Un homme avait trois garçons : l’aîné était joueur, il dépensait tout ce qu’avait son père, sans que celui-ci lui dit jamais rien ; le cadet, au contraire, était économe, épargnait tant qu’il pouvait, ne dépensait rien ; le dernier, enfin, ne faisait autre chose que manger, et quand il avait mangé se couchait.

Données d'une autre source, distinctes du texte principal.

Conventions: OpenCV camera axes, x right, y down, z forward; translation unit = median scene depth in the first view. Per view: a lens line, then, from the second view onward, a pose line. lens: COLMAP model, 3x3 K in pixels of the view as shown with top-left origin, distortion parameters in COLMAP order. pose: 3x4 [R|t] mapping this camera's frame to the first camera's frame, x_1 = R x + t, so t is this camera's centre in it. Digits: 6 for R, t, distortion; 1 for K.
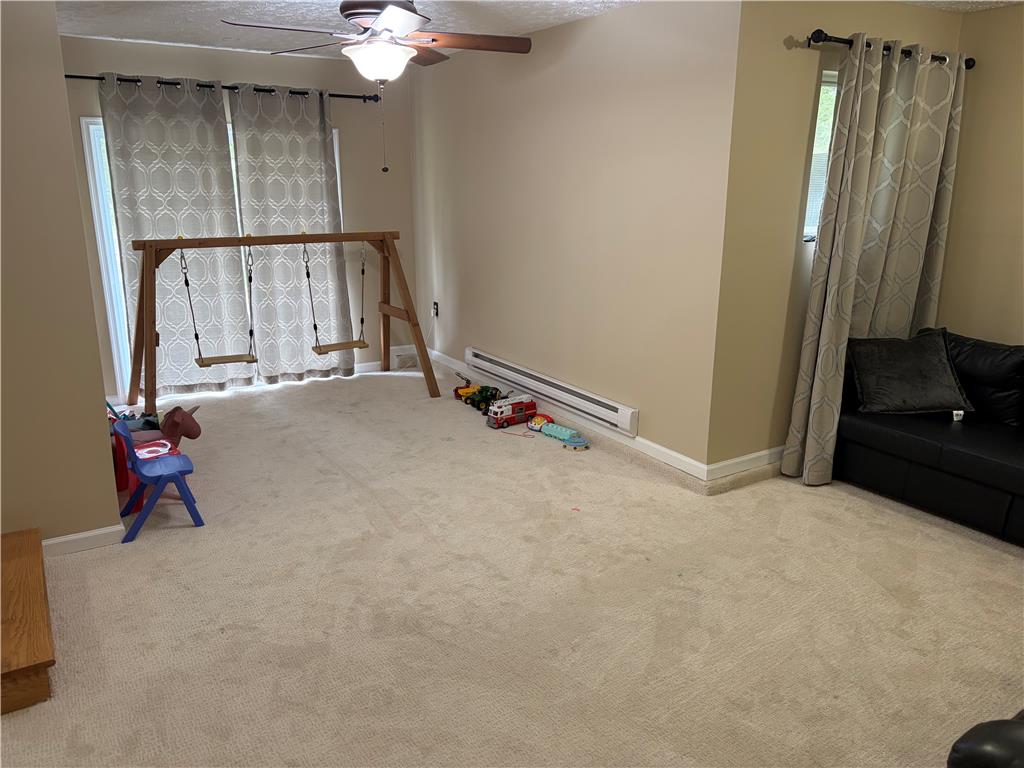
lens RADIAL K [[768.0, 0, 514.4], [0, 768.0, 382.6], [0, 0, 1]] dist [0.063219, -0.076088]
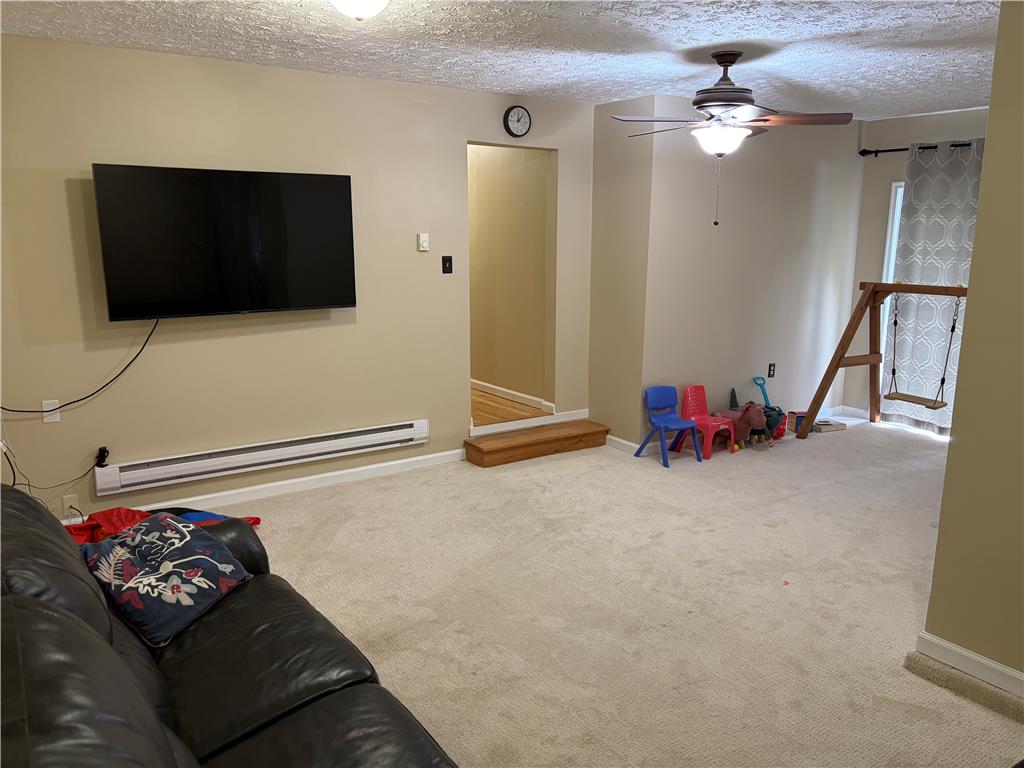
lens RADIAL K [[768.0, 0, 512.4], [0, 768.0, 385.7], [0, 0, 1]] dist [0.063219, -0.076088]
pose [[0.028871, 0.199524, -0.979468, 0.688799], [-0.260857, 0.947425, 0.185307, -0.107453], [0.964946, 0.250150, 0.079401, 0.404264]]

Les trois garçons moururent le même jour. Le père fut désolé de cette perte et, après l’enterrement, fit faire par un sorcier la cérémonie danh thiêp[1], afin de pouvoir descendre aux enfers chercher ses enfants.

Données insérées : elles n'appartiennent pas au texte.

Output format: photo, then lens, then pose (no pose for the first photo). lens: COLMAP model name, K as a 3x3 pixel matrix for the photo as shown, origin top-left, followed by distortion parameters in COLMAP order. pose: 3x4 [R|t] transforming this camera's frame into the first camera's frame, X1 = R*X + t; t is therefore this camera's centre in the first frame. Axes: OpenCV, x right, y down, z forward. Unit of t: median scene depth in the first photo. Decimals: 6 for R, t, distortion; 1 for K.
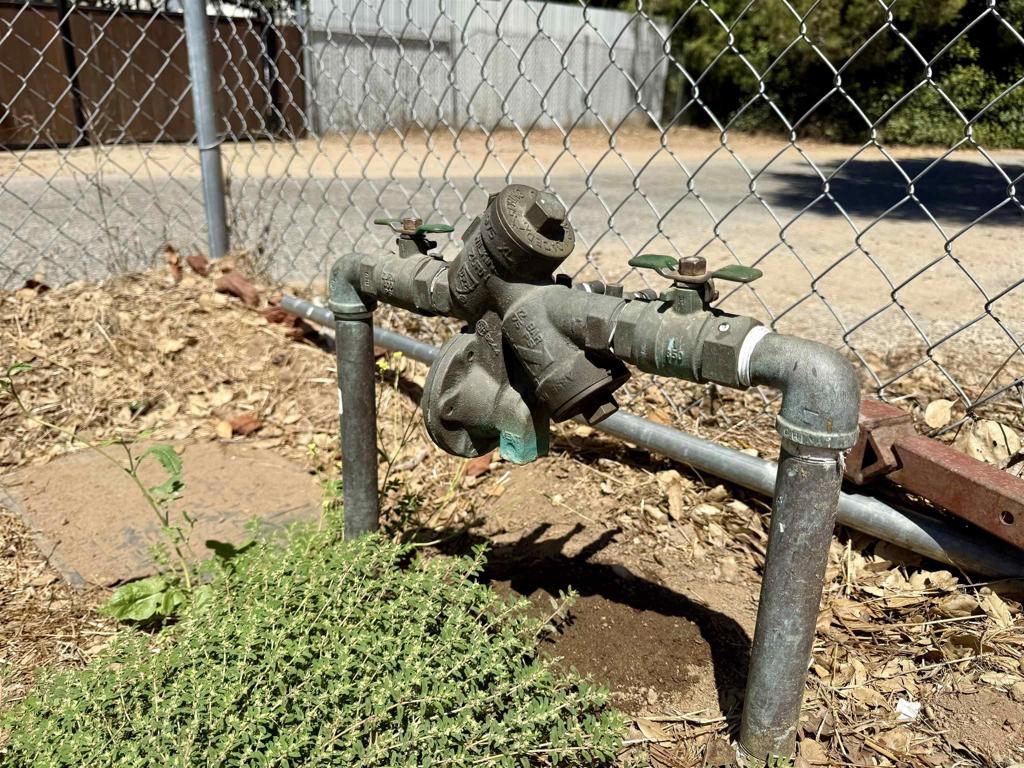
lens RADIAL K [[705.1, 0, 445.2], [0, 705.1, 383.7], [0, 0, 1]] dist [0.125948, -0.218604]
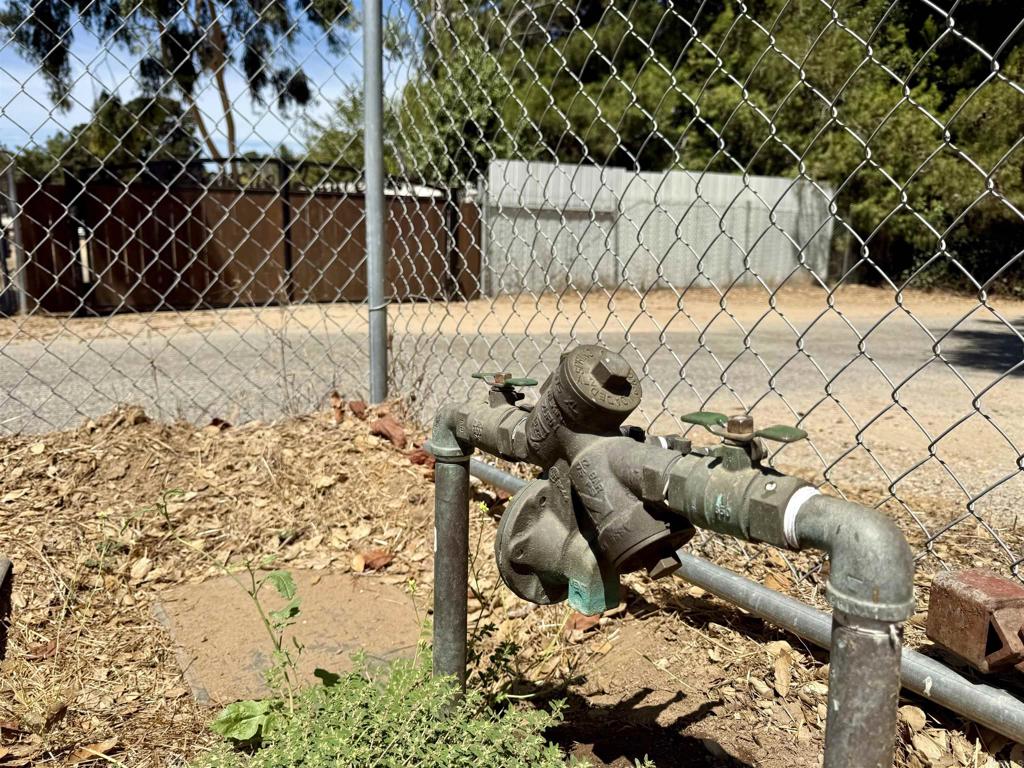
lens RADIAL K [[729.8, 0, 508.6], [0, 729.8, 392.7], [0, 0, 1]] dist [0.081449, -0.128806]
pose [[0.977440, 0.023854, -0.209860, 0.150598], [-0.063709, 0.980621, -0.185267, 0.004635], [0.201374, 0.194458, 0.960018, -0.055590]]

Aux enfers le père rencontra ses trois fils qui se promenaient à cheval. Il fut tout joyeux et les appela, mais les deux aînés passèrent sans même le regarder, le dernier seul arrêta son cheval. Le père courut à lui, l’embrassa et lui dit en pleurant : « Comment avez-vous été assez ingrats envers votre père pour le quitter ainsi ? J’ai fait faire par un sorcier la cérémonie danh thiêp pour venir vous chercher ici. » L’autre lui répondit : « Nous ne sommes pas vos fils. L’aîné était votre créancier, en jouant il dépensait vos biens, et vous ne lui disiez rien ; le cadet au contraire était votre débiteur, c’est pourquoi il économisait afin de vous payer ce qu’il vous devait ; quant à moi, je n’étais pas davantage votre fils, j’étais leur témoin. Quand l’un a eu

  1. Dans cette cérémonie le Thây phap s’étend devant la tablette du patron de la secte et, après avoir fait ses conjurations, demeure sans mouvement et sans souffle. Son âme à ce moment descend aux enfers pour en rapporter des nouvelles. Il peut aussi donner cette faculté à autrui comme on le voit dans notre récit.